WRITTEN PROBLEM 1 ▸
According to the soundbar review, in which color variants can the Sonos Arc be purchased?

EXCERPT PROVIDED ▸
The Sonos Arc with Sub + One SL Speakers is a very good overall soundbar. It sounds well-balanced right out of the box and features a lot of customization tools to make it sound the way you want. It’s a premium-feeling soundbar setup that has an amazing surround and good Atmos performance. However, some may be disappointed by the lack of Bluetooth compatibility and DTS support.
The Sonos Arc with Sub + One SL Speakers is very good for mixed usage. It offers a neutral, balanced sound profile that's suitable for listening to lots of different audio content, and it has some sound enhancement features so you can customize it to your liking. There's even a room correction feature that optimizes audio reproduction based on the unique acoustic characteristics of your room. However, it lacks a full graphic EQ, and it can't play DTS content.
The Sonos Arc with Sub + One SL Speakers is impressive for dialogue-heavy content like TV shows. Its balanced sound profile and its dedicated center channel can reproduce vocals clearly and accurately. You can even use its dialogue enhancement feature to make voices more clear and crisp. Unfortunately, you can't stream podcasts or audiobooks to the bar using Bluetooth, but you can do it via a Wi-Fi connection.
The Sonos Arc with Sub + One SL Speakers is very good for music. Out-of-the-box, it has a pretty neutral sound profile that's suitable for lots of different music genres. You can also use its bass and treble adjustments to customize its sound to your liking. Also, it has a wide soundstage that really immerses you in your music. However, it lacks a full graphic EQ, so it isn't as customizable as some of the other bars we've tested.
The Sonos Arc with Sub + One SL Speakers is good for movies. It has up-firing speakers that can simulate height when you listen to Atmos content. Thanks to its satellite speakers, it has an impressive surrounds performance, too. On the downside, it doesn't support DTS content, and there's some bass compression when you play it at max volume.
The Sonos Arc is a high-end soundbar from 2020. It’s technically sold as a standalone soundbar, but you can easily buy the Sonos subwoofer and the One SL speakers to make it a full 5.1.2 setup. It comes after the releases of the Sonos Playbar and the Sonos Beam, but its main competitors are the Samsung HW-Q90R and the LG SN11RG.
The Sonos Arc looks sleek. It’s entirely made of plastic but is a lot longer than the Sonos Beam. It feels high-end and sturdy. You can purchase it in 'Black' or 'White' color variants.
The Sonos Arc's subwoofer has a unique design with a glossy finish and two subs facing each other in the center hole.
The Sonos Arc satellites are two Sonos One SL speakers. They have a metal grille protecting the speakers and feature touch-sensitive controls on their top side. They seem very well-built and are quite heavy, which gives them a premium feel.
The Sonos Arc is a rather large bar and doesn’t fit between the legs of most 55 inch TVs. On the upside, it’s not too tall and won’t block the bottom of your screen.

EXERCISE MATERIALS ▸
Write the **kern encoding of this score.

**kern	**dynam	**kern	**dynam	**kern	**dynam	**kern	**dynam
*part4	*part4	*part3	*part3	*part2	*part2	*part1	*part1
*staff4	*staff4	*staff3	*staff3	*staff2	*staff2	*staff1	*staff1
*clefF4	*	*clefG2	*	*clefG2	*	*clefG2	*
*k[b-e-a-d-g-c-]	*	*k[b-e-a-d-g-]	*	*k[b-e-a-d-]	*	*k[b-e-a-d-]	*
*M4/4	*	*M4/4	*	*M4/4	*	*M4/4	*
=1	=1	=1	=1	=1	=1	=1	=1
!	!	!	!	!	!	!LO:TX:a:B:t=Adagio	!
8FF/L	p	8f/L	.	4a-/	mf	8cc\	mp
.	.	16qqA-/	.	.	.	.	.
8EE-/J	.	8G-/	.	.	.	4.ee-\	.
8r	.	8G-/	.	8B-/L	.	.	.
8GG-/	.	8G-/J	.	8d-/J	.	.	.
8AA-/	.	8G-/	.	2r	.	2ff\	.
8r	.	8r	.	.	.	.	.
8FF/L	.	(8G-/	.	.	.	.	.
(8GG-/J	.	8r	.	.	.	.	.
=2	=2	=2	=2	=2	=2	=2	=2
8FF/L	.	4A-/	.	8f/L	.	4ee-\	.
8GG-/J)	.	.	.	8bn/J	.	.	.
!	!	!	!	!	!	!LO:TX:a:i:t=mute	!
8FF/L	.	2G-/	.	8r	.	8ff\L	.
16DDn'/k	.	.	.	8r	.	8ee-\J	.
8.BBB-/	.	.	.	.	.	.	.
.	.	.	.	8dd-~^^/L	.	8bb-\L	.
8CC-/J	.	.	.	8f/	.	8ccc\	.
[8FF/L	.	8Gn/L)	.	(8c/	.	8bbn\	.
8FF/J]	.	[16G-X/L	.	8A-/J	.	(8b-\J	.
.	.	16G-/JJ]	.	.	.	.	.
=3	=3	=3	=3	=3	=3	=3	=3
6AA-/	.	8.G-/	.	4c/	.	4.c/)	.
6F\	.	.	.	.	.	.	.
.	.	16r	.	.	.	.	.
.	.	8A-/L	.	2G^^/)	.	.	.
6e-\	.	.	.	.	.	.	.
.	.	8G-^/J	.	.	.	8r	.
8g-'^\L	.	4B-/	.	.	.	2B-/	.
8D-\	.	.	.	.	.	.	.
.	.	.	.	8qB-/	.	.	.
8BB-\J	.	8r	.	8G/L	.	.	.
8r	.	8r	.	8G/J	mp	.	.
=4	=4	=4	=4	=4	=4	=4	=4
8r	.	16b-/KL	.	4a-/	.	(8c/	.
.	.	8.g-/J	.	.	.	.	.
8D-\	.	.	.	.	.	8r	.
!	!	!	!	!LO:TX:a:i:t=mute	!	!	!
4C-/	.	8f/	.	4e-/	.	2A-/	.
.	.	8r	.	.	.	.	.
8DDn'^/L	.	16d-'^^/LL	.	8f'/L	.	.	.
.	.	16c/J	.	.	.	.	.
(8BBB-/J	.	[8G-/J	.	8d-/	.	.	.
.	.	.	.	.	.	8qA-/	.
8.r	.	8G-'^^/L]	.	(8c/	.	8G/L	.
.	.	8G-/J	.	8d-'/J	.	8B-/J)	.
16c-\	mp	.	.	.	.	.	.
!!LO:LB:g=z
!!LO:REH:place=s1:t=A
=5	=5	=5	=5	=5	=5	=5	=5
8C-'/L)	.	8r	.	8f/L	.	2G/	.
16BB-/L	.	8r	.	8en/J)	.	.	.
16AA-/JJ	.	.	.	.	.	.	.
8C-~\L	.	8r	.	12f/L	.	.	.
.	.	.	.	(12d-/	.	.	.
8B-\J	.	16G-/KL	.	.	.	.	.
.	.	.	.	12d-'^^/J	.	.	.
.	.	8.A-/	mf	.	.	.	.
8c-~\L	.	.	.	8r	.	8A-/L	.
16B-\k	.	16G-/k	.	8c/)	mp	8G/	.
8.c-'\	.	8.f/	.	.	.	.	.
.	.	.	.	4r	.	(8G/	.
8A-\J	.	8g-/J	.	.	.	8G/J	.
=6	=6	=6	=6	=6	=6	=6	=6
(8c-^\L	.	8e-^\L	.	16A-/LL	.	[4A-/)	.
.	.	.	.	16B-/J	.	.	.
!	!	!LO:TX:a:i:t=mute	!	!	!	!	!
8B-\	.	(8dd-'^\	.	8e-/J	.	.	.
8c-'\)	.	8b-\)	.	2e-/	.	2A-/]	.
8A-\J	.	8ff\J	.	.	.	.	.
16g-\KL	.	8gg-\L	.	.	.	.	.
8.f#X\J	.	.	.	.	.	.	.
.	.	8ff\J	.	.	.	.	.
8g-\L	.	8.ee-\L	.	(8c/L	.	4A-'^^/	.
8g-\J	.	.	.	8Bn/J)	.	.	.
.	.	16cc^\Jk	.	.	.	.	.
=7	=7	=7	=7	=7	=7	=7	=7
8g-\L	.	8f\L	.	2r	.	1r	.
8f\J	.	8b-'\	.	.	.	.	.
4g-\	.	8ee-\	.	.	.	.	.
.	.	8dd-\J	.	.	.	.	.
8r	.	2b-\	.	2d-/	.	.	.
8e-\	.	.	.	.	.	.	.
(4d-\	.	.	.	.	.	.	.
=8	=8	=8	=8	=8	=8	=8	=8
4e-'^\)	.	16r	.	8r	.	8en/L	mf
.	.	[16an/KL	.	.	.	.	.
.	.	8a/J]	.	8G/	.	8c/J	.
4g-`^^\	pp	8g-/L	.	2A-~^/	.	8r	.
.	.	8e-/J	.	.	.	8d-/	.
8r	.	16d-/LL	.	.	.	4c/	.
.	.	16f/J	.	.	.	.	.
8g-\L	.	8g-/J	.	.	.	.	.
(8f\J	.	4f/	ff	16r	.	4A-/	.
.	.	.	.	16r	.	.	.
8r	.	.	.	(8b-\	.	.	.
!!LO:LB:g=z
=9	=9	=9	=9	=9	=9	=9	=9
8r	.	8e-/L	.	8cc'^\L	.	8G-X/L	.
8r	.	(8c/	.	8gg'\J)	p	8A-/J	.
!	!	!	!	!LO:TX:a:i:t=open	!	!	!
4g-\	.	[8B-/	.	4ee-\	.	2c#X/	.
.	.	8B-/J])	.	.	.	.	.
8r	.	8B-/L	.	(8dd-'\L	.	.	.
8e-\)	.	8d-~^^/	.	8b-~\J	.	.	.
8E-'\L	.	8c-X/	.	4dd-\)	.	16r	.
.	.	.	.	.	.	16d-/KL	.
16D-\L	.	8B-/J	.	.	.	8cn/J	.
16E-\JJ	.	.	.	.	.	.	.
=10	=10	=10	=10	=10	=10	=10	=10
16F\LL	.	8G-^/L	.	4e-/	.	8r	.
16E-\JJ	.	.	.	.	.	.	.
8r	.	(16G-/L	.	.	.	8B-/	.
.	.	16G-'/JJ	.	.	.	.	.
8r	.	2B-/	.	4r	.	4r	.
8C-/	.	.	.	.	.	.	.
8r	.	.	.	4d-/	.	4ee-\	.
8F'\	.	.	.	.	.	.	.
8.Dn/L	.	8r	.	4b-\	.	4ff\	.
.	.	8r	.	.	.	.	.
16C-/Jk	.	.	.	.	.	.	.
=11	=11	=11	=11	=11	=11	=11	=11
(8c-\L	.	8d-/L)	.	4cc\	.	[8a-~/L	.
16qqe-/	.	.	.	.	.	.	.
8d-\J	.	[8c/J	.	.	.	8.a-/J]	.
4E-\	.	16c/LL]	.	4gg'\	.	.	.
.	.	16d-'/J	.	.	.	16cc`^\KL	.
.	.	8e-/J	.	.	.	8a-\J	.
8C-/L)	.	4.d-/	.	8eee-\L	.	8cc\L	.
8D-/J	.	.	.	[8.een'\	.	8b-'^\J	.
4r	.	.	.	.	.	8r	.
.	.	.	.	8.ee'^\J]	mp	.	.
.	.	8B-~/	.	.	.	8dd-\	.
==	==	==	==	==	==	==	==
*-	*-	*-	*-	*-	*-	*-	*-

WRITTEN PROBLEM 2 ▸
How many lines of the records contain the string "kern"? Reply with the number only.

PROBLEM SOLUTION 1 ▸
Black or White.

PROBLEM SOLUTION 2 ▸
2